Rewrite all of the rows below, changing each "Menu" to "Navigation" and leaving every other character as it is.

++++++

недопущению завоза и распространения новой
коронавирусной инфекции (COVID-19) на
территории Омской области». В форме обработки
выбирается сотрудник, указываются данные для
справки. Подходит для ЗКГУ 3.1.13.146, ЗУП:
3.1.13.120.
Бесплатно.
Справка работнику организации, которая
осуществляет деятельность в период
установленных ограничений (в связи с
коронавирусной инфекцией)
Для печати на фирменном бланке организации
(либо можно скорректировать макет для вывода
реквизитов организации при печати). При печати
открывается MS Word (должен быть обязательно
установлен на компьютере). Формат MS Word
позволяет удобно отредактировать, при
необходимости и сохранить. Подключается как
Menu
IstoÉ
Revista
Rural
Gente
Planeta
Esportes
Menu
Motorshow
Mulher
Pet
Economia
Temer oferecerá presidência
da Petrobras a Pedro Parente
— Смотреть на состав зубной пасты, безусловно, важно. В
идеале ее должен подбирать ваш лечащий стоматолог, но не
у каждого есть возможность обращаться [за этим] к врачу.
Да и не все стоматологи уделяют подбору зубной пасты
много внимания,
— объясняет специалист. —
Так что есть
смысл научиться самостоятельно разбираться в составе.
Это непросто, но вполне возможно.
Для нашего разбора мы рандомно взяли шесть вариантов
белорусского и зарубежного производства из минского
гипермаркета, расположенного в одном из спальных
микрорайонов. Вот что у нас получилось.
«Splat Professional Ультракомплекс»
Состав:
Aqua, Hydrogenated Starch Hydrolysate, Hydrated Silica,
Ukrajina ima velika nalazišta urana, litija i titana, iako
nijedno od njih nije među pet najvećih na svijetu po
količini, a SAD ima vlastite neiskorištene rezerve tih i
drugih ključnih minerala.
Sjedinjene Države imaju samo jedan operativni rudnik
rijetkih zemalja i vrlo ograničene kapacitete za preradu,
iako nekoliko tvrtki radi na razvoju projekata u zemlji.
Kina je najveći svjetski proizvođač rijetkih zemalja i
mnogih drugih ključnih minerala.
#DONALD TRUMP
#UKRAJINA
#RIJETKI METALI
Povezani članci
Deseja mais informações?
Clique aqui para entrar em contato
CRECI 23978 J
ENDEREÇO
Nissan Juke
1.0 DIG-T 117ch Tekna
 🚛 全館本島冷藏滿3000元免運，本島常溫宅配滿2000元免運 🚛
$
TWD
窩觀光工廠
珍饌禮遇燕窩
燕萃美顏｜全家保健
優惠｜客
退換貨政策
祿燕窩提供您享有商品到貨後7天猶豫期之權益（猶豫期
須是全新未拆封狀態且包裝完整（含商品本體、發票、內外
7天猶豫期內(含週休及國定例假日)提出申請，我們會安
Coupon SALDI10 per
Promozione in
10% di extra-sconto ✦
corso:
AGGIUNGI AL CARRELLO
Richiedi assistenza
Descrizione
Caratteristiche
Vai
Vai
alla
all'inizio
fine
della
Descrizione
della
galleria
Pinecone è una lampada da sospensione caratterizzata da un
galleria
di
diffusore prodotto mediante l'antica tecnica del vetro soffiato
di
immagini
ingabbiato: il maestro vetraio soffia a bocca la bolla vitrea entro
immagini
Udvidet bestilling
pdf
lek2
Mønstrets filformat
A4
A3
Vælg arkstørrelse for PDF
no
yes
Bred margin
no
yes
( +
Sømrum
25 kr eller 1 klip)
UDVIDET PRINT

++++++

> [Reply]
недопущению завоза и распространения новой
коронавирусной инфекции (COVID-19) на
территории Омской области». В форме обработки
выбирается сотрудник, указываются данные для
справки. Подходит для ЗКГУ 3.1.13.146, ЗУП:
3.1.13.120.
Бесплатно.
Справка работнику организации, которая
осуществляет деятельность в период
установленных ограничений (в связи с
коронавирусной инфекцией)
Для печати на фирменном бланке организации
(либо можно скорректировать макет для вывода
реквизитов организации при печати). При печати
открывается MS Word (должен быть обязательно
установлен на компьютере). Формат MS Word
позволяет удобно отредактировать, при
необходимости и сохранить. Подключается как
Navigation
IstoÉ
Revista
Rural
Gente
Planeta
Esportes
Navigation
Motorshow
Mulher
Pet
Economia
Temer oferecerá presidência
da Petrobras a Pedro Parente
— Смотреть на состав зубной пасты, безусловно, важно. В
идеале ее должен подбирать ваш лечащий стоматолог, но не
у каждого есть возможность обращаться [за этим] к врачу.
Да и не все стоматологи уделяют подбору зубной пасты
много внимания,
— объясняет специалист. —
Так что есть
смысл научиться самостоятельно разбираться в составе.
Это непросто, но вполне возможно.
Для нашего разбора мы рандомно взяли шесть вариантов
белорусского и зарубежного производства из минского
гипермаркета, расположенного в одном из спальных
микрорайонов. Вот что у нас получилось.
«Splat Professional Ультракомплекс»
Состав:
Aqua, Hydrogenated Starch Hydrolysate, Hydrated Silica,
Ukrajina ima velika nalazišta urana, litija i titana, iako
nijedno od njih nije među pet najvećih na svijetu po
količini, a SAD ima vlastite neiskorištene rezerve tih i
drugih ključnih minerala.
Sjedinjene Države imaju samo jedan operativni rudnik
rijetkih zemalja i vrlo ograničene kapacitete za preradu,
iako nekoliko tvrtki radi na razvoju projekata u zemlji.
Kina je najveći svjetski proizvođač rijetkih zemalja i
mnogih drugih ključnih minerala.
#DONALD TRUMP
#UKRAJINA
#RIJETKI METALI
Povezani članci
Deseja mais informações?
Clique aqui para entrar em contato
CRECI 23978 J
ENDEREÇO
Nissan Juke
1.0 DIG-T 117ch Tekna
 🚛 全館本島冷藏滿3000元免運，本島常溫宅配滿2000元免運 🚛
$
TWD
窩觀光工廠
珍饌禮遇燕窩
燕萃美顏｜全家保健
優惠｜客
退換貨政策
祿燕窩提供您享有商品到貨後7天猶豫期之權益（猶豫期
須是全新未拆封狀態且包裝完整（含商品本體、發票、內外
7天猶豫期內(含週休及國定例假日)提出申請，我們會安
Coupon SALDI10 per
Promozione in
10% di extra-sconto ✦
corso:
AGGIUNGI AL CARRELLO
Richiedi assistenza
Descrizione
Caratteristiche
Vai
Vai
alla
all'inizio
fine
della
Descrizione
della
galleria
Pinecone è una lampada da sospensione caratterizzata da un
galleria
di
diffusore prodotto mediante l'antica tecnica del vetro soffiato
di
immagini
ingabbiato: il maestro vetraio soffia a bocca la bolla vitrea entro
immagini
Udvidet bestilling
pdf
lek2
Mønstrets filformat
A4
A3
Vælg arkstørrelse for PDF
no
yes
Bred margin
no
yes
( +
Sømrum
25 kr eller 1 klip)
UDVIDET PRINT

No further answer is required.